TASK BRIEF:
Look below. Copy each line that has "след" in it.

RECORDED INFORMATION:

----------

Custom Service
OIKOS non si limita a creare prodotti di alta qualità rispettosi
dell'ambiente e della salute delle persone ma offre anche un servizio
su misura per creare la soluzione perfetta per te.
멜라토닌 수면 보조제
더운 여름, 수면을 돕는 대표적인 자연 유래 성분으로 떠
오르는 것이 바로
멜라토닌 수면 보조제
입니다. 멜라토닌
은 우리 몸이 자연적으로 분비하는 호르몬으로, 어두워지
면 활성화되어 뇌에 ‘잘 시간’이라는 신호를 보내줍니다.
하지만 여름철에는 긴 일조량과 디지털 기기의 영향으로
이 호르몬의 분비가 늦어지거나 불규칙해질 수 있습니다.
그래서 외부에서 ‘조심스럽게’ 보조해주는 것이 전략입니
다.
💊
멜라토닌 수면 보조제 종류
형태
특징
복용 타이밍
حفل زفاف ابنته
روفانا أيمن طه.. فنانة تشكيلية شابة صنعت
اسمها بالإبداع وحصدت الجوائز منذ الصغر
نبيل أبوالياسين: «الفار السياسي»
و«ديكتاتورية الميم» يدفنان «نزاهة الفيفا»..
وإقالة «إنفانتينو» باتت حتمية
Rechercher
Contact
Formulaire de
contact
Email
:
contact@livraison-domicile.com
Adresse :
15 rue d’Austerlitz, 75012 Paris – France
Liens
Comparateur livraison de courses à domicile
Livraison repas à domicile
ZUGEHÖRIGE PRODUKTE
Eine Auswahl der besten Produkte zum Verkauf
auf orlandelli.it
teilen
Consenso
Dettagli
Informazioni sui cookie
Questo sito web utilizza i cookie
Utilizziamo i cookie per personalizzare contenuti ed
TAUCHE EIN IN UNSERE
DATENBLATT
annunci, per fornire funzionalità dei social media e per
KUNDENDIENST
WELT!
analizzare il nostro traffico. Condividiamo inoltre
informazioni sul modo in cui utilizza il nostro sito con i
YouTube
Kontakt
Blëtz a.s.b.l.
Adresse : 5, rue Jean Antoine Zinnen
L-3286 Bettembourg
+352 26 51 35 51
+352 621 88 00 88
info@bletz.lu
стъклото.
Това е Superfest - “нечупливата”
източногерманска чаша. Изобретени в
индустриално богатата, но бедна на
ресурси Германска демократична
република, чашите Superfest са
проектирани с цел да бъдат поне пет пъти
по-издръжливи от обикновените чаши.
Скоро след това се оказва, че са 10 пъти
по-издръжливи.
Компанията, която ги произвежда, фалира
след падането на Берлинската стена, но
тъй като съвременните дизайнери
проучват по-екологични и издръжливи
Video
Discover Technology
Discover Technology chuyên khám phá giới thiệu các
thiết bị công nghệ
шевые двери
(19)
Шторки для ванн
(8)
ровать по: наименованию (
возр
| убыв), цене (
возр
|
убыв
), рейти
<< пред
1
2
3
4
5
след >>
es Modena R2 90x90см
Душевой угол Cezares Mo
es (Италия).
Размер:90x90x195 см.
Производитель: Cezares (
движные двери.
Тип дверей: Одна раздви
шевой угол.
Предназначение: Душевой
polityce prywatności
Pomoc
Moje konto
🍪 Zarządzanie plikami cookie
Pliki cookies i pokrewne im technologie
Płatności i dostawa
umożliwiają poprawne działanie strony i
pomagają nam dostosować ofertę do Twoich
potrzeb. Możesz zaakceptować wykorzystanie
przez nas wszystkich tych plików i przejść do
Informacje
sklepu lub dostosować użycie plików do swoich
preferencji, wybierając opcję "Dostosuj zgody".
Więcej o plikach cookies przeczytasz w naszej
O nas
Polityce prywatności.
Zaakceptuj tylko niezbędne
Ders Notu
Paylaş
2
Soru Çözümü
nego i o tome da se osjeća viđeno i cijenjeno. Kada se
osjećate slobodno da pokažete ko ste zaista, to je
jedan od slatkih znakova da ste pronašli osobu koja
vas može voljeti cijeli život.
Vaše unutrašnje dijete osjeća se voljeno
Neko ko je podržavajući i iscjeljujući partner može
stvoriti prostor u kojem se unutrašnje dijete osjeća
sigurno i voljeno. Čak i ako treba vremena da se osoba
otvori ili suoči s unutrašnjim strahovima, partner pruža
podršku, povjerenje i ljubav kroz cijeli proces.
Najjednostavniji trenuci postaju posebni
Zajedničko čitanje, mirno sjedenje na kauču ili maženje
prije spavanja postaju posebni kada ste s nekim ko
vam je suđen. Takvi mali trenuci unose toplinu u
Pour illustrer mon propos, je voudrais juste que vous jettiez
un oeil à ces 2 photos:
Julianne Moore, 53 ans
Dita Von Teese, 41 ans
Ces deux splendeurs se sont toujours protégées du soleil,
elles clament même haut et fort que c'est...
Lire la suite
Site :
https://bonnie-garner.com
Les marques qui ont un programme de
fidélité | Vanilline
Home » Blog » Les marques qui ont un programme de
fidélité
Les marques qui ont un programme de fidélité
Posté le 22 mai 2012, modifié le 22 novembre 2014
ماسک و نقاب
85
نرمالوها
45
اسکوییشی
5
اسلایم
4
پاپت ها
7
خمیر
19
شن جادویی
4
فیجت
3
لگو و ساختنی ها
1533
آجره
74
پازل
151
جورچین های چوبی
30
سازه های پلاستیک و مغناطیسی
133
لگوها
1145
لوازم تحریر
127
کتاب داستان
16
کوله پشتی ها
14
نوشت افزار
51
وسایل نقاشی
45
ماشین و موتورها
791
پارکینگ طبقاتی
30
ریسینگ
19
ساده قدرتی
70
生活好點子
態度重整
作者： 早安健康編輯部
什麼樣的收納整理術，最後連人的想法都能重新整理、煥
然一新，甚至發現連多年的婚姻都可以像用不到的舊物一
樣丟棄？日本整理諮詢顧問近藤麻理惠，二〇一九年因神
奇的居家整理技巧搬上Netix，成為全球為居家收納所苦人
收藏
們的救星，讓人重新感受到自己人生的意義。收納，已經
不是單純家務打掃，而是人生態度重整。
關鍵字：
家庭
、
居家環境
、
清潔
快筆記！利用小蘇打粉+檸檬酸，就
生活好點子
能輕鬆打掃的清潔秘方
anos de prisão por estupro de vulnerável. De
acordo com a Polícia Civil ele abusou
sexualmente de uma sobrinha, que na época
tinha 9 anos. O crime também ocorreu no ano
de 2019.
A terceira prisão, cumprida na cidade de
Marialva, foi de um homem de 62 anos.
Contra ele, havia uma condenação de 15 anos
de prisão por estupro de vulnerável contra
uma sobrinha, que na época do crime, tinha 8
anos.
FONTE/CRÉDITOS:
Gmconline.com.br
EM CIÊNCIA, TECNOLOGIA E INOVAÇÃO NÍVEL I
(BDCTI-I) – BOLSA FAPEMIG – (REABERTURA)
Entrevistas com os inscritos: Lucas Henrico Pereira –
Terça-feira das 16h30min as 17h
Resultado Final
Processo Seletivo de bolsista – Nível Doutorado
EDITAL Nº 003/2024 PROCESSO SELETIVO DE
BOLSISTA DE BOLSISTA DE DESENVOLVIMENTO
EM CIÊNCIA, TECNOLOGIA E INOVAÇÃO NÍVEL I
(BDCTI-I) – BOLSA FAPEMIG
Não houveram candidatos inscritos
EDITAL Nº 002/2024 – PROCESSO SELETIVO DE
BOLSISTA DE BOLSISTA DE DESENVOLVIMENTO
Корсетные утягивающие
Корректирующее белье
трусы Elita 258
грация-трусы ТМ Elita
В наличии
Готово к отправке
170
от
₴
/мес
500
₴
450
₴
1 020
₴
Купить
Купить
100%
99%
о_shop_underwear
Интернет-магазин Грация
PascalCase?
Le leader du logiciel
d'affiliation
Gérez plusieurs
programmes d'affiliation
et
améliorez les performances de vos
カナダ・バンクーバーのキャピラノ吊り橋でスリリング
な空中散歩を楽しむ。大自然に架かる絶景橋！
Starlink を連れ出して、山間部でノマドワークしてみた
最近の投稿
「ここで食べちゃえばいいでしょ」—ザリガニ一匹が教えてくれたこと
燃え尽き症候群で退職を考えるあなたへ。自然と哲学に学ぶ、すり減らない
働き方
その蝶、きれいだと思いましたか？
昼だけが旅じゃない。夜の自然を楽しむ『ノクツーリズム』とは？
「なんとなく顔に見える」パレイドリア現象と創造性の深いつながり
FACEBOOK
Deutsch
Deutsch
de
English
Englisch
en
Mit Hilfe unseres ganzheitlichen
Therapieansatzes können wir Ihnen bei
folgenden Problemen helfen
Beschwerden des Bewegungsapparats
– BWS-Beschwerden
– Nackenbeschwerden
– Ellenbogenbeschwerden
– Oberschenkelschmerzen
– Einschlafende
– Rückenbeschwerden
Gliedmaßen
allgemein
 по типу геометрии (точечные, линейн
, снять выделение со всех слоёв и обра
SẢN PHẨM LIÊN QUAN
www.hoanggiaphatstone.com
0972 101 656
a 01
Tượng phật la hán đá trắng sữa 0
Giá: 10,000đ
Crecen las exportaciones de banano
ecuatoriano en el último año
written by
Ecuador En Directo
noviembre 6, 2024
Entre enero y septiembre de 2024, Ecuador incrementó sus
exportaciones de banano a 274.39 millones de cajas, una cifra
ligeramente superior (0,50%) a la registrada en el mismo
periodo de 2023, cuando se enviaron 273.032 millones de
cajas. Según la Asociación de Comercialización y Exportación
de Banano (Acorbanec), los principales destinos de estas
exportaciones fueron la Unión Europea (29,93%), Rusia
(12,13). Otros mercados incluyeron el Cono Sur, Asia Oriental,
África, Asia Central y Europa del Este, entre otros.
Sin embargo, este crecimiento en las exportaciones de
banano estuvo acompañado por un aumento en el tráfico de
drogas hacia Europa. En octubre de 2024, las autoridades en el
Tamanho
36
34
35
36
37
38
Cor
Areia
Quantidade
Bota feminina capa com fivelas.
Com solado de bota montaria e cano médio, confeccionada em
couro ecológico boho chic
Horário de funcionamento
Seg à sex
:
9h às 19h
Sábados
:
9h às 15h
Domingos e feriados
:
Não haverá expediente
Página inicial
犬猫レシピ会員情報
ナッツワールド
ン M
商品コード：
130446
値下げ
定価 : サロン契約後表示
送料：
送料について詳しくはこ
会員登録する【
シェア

----------

WRITTEN RESPONSE:
Скоро след това се оказва, че са 10 пъти
след падането на Берлинската стена, но
след >>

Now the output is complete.